President Obama blames global warming for his daughter’s asthma. Today that’s politically useful spin, but the science says something different. If you’re looking for a culprit, it just might be Malia’s dad.
In an interview Wednesday in support of a new White House climate change awareness campaign, the president noted that his 16-year-old daughter had asthma when she was 4. He said that as a father, when your child says she has trouble breathing, “the fright you feel is terrible.” Fortunately, doctors were able to treat Malia’s condition quickly.
The president connected his daughter’s malady to global climate change. In a discussion Tuesday, he said “all of our families are going to be vulnerable” to global warming-induced health risks because “you can’t cordon yourself off from air or climate.”
A White House fact sheet connected the dots, saying that asthma rates have more than doubled in the past 30 years. “Climate change is putting these individuals … at greater risk of landing in the hospital.”
The good news is that there is less reason for alarm than the White House suggests. The Environmental Protection Agency cautions that “outdoor air pollution and pollen may also worsen chronic respiratory diseases, such as asthma.” Yet the EPA also reports that our air quality has improved; aggregate emissions of common pollutants have decreased 62 percent between 1980 and 2013. It is unlikely cleaner air is causing an increase in asthma.
Whether there is a link between asthma and global warming, Malia herself hasn’t really experienced much.
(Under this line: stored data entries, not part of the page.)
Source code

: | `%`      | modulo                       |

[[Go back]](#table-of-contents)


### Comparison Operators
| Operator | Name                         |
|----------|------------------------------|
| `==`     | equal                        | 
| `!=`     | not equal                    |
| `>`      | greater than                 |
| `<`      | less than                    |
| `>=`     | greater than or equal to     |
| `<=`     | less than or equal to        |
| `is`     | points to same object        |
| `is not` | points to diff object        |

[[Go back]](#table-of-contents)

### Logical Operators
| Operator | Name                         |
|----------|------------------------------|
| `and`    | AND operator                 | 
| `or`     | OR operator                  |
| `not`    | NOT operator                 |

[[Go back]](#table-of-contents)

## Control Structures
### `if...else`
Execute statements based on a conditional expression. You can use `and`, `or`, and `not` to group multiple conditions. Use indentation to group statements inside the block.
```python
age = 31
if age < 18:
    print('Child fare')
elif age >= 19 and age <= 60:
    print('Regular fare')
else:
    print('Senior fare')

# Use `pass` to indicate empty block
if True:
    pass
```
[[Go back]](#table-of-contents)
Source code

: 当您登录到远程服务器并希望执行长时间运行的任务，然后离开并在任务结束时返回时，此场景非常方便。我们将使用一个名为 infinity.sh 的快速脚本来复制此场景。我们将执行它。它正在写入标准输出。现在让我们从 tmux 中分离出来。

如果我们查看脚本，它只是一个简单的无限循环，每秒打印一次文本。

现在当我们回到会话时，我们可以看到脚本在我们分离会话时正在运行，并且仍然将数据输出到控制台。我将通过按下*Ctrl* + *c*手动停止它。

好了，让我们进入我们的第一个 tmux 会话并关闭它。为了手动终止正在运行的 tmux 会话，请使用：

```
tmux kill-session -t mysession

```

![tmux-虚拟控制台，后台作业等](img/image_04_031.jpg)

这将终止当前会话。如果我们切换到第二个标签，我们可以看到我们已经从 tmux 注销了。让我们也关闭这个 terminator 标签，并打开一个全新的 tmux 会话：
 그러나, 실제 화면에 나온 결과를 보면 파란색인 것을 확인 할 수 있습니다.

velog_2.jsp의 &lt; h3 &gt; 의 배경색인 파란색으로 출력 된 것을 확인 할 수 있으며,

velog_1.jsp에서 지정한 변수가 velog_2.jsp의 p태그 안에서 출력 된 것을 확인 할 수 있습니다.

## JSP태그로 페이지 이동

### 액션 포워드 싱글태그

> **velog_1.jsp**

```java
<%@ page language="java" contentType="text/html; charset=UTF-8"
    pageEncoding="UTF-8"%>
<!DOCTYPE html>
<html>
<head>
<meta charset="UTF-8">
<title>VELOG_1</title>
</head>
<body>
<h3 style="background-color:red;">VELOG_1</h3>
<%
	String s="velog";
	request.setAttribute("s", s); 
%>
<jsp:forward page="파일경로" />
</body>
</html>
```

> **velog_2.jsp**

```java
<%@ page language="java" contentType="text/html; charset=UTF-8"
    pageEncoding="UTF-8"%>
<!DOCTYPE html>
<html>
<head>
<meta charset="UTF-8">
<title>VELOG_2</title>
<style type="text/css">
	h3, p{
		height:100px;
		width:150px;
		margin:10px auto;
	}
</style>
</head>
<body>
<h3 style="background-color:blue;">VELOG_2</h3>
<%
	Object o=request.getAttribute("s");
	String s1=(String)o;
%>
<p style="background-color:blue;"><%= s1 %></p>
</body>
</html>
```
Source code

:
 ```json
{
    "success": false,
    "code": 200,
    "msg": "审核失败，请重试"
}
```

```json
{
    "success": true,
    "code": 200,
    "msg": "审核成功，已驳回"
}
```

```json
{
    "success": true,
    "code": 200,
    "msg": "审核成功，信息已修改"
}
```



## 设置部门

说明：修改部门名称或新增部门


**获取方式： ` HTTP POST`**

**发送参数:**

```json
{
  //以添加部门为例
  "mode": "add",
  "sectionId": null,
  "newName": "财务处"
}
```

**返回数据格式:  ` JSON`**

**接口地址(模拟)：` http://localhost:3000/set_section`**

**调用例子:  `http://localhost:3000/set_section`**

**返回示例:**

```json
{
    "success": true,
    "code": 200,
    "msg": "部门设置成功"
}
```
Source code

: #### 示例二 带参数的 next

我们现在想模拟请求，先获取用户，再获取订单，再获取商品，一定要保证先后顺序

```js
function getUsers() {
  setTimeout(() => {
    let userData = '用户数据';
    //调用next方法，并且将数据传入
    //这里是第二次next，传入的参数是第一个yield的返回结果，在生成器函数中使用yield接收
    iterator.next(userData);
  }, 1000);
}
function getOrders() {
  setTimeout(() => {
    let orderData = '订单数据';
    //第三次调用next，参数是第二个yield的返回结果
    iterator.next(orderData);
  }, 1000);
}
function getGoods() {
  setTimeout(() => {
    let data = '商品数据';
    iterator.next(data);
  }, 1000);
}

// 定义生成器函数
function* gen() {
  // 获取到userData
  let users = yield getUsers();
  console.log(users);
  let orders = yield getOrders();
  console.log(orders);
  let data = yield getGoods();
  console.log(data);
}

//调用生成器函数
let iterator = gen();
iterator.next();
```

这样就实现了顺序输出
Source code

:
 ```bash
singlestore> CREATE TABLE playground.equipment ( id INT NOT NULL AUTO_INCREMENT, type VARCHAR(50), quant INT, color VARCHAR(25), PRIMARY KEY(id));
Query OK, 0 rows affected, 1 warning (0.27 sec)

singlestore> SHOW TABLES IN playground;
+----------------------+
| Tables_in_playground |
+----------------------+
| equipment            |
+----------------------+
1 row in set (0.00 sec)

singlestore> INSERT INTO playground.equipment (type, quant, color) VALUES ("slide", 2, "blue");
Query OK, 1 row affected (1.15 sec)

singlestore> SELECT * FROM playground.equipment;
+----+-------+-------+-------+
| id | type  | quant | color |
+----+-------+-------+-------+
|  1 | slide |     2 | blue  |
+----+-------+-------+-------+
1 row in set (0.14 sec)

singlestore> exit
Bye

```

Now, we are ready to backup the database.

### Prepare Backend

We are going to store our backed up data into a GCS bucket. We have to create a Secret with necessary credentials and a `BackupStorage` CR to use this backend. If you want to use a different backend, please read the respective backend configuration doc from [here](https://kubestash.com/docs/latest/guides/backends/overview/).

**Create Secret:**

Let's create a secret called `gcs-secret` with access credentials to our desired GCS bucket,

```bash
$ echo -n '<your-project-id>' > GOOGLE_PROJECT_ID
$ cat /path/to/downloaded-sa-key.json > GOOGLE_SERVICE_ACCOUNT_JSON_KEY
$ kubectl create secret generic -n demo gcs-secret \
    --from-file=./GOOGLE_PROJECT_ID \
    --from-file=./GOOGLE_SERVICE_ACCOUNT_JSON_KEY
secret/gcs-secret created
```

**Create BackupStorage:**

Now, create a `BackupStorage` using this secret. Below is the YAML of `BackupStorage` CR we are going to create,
The high school junior was born in 1998, when temperatures spiked. By some measurements, the world hasn’t warmed significantly since then.
Which brings us back to her father and his Marlboros. The president, who quit smoking years ago, has long kept his tobacco use out of doors. That’s a common-sense tactic. But sometimes, science can show common sense has less sense than you think.
Research funded by the National Institutes of Health has shown that smoking outside doesn’t totally protect children from secondhand smoke. Even when smoking is done outside, nicotine in infants’ hair is five times higher for babies with outside smoking parents than non-smoking parents. Smoking-related chemicals in infants’ urine are seven times higher. Other studies have found similar results.
According to the Centers for Disease Control and Prevention, “tobacco smoke is one of the most common asthma triggers.” CDC warns, “If you have asthma, it’s important that you avoid exposure to secondhand smoke.”
No father wants to feel that his habits might hurt his children. But sometimes you have to look in the mirror to find the guilty party, not search the stratosphere for a hidden culprit.